Analysts at Deutsche Bank are out with a note warning that oil prices could soon collapse. That’s great for American drivers, but it might not be the best for the performance of the S&P 500.
Still, not all companies benefit from higher oil prices. Some suffer significantly when oil is expensive. However, when oil is cheap, these companies can outperform, making them the ones investors want to own.
FedEx benefits from cheaper fuel
FedEx Corporation (NYSE:FDX)’s business — shipping packages around the globe — consumes a lot of fuel. Over the last five years, jet fuel has cost the company about 8%-9% of its annual revenue.
Notably, in fiscal year 2010, when oil prices dropped to historic lows in the wake of the financial crisis, jet fuel costs fell to less than 7% of FedEx Corporation (NYSE:FDX)’s revenue.
FedEx Corporation (NYSE:FDX) does pass some of its fuel costs on to its customers in the form of a fuel surcharge. However, when this surcharge is low, consumers are probably more likely to do business with the company, thereby benefiting FedEx Corporation (NYSE:FDX).

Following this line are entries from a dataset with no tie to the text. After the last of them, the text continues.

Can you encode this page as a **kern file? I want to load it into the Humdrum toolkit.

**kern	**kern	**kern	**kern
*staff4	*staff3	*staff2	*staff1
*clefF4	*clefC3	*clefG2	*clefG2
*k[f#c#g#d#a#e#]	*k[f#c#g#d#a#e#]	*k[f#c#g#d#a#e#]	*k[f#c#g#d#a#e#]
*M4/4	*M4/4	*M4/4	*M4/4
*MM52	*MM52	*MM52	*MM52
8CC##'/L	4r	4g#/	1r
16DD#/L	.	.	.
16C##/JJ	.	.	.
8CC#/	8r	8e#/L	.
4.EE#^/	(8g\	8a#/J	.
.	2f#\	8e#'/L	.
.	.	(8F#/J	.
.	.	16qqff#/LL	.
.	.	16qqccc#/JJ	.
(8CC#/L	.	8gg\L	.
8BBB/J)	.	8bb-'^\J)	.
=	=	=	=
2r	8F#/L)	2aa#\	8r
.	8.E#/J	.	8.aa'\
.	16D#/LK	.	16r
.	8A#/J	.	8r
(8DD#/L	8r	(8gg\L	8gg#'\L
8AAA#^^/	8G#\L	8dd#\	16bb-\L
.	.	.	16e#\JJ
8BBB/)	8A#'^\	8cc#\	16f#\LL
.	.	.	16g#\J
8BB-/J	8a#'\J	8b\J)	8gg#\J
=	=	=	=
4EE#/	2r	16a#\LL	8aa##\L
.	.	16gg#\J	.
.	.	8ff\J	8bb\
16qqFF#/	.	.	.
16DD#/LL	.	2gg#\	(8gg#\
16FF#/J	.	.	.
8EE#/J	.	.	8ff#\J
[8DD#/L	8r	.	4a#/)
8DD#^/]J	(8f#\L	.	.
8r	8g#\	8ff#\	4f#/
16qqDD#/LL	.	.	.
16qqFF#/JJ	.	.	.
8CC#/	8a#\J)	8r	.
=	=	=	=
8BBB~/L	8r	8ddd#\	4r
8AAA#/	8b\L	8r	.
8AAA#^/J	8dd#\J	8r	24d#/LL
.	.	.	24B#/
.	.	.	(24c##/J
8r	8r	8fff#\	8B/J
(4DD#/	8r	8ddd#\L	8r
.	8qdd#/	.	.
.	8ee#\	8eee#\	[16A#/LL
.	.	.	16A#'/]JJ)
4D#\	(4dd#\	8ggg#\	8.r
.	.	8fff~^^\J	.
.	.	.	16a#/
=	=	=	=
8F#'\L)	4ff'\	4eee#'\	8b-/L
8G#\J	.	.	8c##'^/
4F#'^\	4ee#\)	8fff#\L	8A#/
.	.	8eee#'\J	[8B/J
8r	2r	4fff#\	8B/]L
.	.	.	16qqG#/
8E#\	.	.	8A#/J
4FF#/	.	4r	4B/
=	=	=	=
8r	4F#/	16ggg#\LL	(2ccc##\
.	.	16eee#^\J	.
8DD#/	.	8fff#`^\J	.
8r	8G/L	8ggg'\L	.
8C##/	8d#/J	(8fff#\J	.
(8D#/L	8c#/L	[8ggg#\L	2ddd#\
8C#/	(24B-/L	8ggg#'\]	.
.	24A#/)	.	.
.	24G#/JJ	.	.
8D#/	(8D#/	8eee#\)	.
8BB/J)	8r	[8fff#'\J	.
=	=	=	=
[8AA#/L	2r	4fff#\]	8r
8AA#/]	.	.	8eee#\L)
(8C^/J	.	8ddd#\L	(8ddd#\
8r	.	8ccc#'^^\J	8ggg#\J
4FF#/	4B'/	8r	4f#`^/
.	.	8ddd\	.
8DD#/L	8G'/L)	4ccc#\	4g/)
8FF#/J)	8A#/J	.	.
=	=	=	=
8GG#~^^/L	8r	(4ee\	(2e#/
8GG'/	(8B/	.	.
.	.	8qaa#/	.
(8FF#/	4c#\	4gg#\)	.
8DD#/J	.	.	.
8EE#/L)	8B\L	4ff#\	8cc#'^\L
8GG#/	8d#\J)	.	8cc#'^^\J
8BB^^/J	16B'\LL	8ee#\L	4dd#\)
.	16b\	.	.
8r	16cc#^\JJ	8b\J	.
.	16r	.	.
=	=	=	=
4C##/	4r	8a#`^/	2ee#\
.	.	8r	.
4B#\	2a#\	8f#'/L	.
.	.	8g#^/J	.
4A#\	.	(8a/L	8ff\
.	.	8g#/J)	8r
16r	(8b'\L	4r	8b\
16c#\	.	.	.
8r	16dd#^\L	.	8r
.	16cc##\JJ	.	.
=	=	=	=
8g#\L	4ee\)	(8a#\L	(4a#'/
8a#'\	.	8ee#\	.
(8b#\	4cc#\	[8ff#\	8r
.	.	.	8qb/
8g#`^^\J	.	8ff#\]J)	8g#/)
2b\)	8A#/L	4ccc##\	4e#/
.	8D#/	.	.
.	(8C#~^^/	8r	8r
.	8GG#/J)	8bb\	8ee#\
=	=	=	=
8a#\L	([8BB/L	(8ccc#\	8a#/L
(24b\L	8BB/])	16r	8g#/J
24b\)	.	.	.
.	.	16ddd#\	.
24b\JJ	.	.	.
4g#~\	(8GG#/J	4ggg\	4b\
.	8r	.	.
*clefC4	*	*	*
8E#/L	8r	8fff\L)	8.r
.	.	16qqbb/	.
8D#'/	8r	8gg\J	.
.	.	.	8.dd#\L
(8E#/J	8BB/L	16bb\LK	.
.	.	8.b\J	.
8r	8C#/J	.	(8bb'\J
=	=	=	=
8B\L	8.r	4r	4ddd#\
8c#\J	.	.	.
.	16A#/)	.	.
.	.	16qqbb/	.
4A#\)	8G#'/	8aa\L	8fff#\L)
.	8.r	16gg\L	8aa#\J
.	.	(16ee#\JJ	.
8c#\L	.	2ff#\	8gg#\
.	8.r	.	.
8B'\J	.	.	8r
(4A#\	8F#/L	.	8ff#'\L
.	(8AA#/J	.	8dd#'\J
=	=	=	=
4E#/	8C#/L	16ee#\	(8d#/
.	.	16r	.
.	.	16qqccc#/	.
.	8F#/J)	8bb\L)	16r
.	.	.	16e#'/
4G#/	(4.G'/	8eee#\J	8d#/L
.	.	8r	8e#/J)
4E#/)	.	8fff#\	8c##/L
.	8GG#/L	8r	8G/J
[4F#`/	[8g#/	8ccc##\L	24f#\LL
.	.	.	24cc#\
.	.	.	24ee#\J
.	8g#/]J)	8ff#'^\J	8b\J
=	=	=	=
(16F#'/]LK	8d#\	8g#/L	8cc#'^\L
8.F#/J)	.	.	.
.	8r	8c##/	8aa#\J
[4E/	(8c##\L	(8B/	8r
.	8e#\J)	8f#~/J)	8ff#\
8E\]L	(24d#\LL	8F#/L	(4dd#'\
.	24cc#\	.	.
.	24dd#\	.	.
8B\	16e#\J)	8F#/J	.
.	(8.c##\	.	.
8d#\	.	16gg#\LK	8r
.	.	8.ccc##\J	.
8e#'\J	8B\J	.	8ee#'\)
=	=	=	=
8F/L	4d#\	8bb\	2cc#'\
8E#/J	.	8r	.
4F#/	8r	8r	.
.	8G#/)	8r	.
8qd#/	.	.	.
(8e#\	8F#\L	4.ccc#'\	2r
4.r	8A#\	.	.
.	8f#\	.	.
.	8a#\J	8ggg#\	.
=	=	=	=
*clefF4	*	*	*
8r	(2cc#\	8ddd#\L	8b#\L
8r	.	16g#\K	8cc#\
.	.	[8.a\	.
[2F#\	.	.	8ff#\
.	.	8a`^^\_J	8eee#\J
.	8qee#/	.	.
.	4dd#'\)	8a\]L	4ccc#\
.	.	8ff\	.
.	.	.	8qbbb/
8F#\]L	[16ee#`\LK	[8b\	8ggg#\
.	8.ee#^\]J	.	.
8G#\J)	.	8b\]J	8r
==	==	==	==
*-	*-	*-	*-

J.B. Hunt is a major trucking firm
Like FedEx, J.B. Hunt Transport Services, Inc. (NASDAQ:JBHT) is a shipping company. Specifically, it’s one of the largest trucking companies in North America, and has a fleet of over 12,000 trucks.
In the second quarter, fuel costs were equal to 8% of its revenue, down from 9% the prior year.
J.B. Hunt Transport Services, Inc. (NASDAQ:JBHT) does not hedge its fuel costs, instead imposing a fuel surcharge on its customers. The company says that most of the burden of higher fuel prices is ultimately returned to the company, through the surcharge, but not all of it. Idled and empty trucks can weigh on the company’s bottom line.
Moreover, as with FedEx, a higher surcharge means higher shipping costs. That could discourage would-be customers and reduce J.B. Hunt Transport Services, Inc. (NASDAQ:JBHT)’s revenue.
Delta Air Lines benefits from cheaper jet fuel
Given the numerous bankruptcies over the years, investors may be tempted to avoid airline stocks altogether. For investors with a longer horizon, that may be for the best; however, airline stocks can do well when oil prices are falling.
In its annual filing, Delta Air Lines, Inc. (NYSE:DAL) explicitly notes:
Our results of operations are significantly impacted by changes in the price and availability of aircraft fuel.
For the last two years, jet fuel has accounted for 36% of Delta Air Lines, Inc. (NYSE:DAL)’s operating expenses. In 2010 — when oil prices were low — it accounted for 30%. Delta Air Lines, Inc. (NYSE:DAL) buys fuel on contracts, and does engage in some hedging; still, the company benefits from lower oil prices.
As with FedEx and J.B. Hunt Transport Services, Inc. (NASDAQ:JBHT), Delta Air Lines, Inc. (NYSE:DAL) does best when it doesn’t have to pass on the higher price of fuel to its customers. When jet fuel is expensive, plane tickets are expensive, and would-be travelers may seek alternative methods of transportation, or just stay home.